ComponentGF Fund-paid amountSource
Base salary$0 (no compensation paid by Fund to officers)
Annual cash bonus$0 (no compensation paid by Fund to officers)
Pension/SERP/Deferred comp from Fund$0 (no compensation paid by Fund to officers)
Perquisites paid by Fund$0 (no compensation paid by Fund to officers)

Performance Compensation

Incentive typePerformance metricsTargetActual payoutVestingGF Fund treatment
RSUs/PSUs/options (Fund-level)None; GF does not grant officer equity or pay officers

Implication: There are no Fund-level pay-for-performance levers tied to Pearson at GF (no cash/equity), and no Fund-linked vesting overhang or forced selling related to GF officer awards .

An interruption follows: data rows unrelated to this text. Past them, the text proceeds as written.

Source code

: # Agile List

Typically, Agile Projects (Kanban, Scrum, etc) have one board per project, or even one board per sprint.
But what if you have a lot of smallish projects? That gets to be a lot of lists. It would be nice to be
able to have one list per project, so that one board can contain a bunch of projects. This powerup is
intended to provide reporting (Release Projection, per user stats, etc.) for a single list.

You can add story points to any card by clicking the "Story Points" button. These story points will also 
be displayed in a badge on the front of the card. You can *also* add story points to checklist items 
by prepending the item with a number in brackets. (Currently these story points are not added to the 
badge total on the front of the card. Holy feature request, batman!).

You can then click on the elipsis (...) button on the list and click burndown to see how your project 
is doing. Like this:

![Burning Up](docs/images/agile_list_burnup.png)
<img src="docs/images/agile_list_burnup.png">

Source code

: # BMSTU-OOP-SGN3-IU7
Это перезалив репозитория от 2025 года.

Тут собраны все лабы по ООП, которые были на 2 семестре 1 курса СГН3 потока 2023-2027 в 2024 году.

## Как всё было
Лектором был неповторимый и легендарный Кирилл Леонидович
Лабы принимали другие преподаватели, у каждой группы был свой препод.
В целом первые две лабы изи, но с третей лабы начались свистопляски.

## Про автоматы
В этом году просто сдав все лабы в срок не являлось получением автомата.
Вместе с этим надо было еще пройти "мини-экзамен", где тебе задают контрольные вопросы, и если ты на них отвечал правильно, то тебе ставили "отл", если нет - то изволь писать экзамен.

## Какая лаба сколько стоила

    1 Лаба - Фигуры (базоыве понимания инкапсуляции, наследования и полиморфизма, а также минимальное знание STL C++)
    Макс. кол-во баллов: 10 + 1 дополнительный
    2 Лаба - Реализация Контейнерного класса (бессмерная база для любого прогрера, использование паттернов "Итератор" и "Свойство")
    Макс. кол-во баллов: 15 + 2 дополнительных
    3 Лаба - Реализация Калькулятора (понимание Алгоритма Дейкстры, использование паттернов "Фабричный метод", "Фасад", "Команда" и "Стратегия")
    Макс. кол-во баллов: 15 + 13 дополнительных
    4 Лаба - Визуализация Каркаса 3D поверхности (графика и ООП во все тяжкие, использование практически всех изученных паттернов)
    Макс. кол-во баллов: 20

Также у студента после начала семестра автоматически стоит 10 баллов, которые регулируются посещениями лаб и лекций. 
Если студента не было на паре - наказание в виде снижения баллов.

Equity Ownership & Alignment

ItemDetailDate
Beneficial ownership in GFNoneAs of May 16, 2025
Officer/director group ownership6,236 GF shares in aggregate (<1% of outstanding)As of May 16, 2025
Pledged/hedged sharesNot disclosed
Stock ownership guidelines (officers)Not disclosed at Fund level
NotesFootnote indicates ownership of Deutsche Bank AG or DWS Group securities via direct/deferred comp for individuals marked “(10)”

Employment Terms

TermDisclosureSource
Title and startChief Legal Officer; serving since 2012
Election/termOfficers are elected annually by the Board at its meeting following the Annual Meeting; each serves until a successor is elected/qualifies
Removal/resignationOfficers may be removed by the Board; officers may resign by written notice; election itself does not create contract rights
VacanciesBoard may fill any officer vacancy for balance of term
Severance/CoC economics (Fund-level)Not disclosed for officers; Fund pays no officer compensation
Non-compete/solicit, clawbacks, tax gross-ups (Fund-level)Not disclosed

Investment Implications

  • Compensation alignment: There is no Fund-level officer compensation, equity, or performance pay, so Pearson’s incentives at GF are not a driver of Fund-level pay-for-performance alignment; any incentives reside at DWS/affiliates and are not disclosed in GF’s proxy .
  • Selling pressure/vesting overhang: With no Fund-granted equity and no reported beneficial ownership in GF by Pearson, there is minimal near-term insider selling pressure tied to vesting or option exercises at the Fund level .
  • Skin-in-the-game: Pearson reported no GF share ownership, which limits direct alignment with GF shareholders at the Fund level; however, the proxy footnote indicates certain officers may hold Deutsche Bank/DWS securities via direct or deferred plans, implying alignment with the adviser rather than GF .
  • Retention/continuity: Pearson’s long tenure (officer since 2012) and current senior DWS legal leadership suggest continuity of legal and governance oversight for the Fund; officer roles are elected annually and are at-will per bylaws, with removal/resignation mechanisms and no Fund-level employment contract rights created by election .

Scope note: Closed-end fund proxies focus on director compensation; officer compensation, employment contracts, severance/change-in-control terms, and performance metrics for DWS-employed officers are not disclosed at the Fund level. Where the proxy is silent, items are omitted per instructions. All data are drawn directly from GF’s 2025 DEF 14A and governing bylaw disclosures.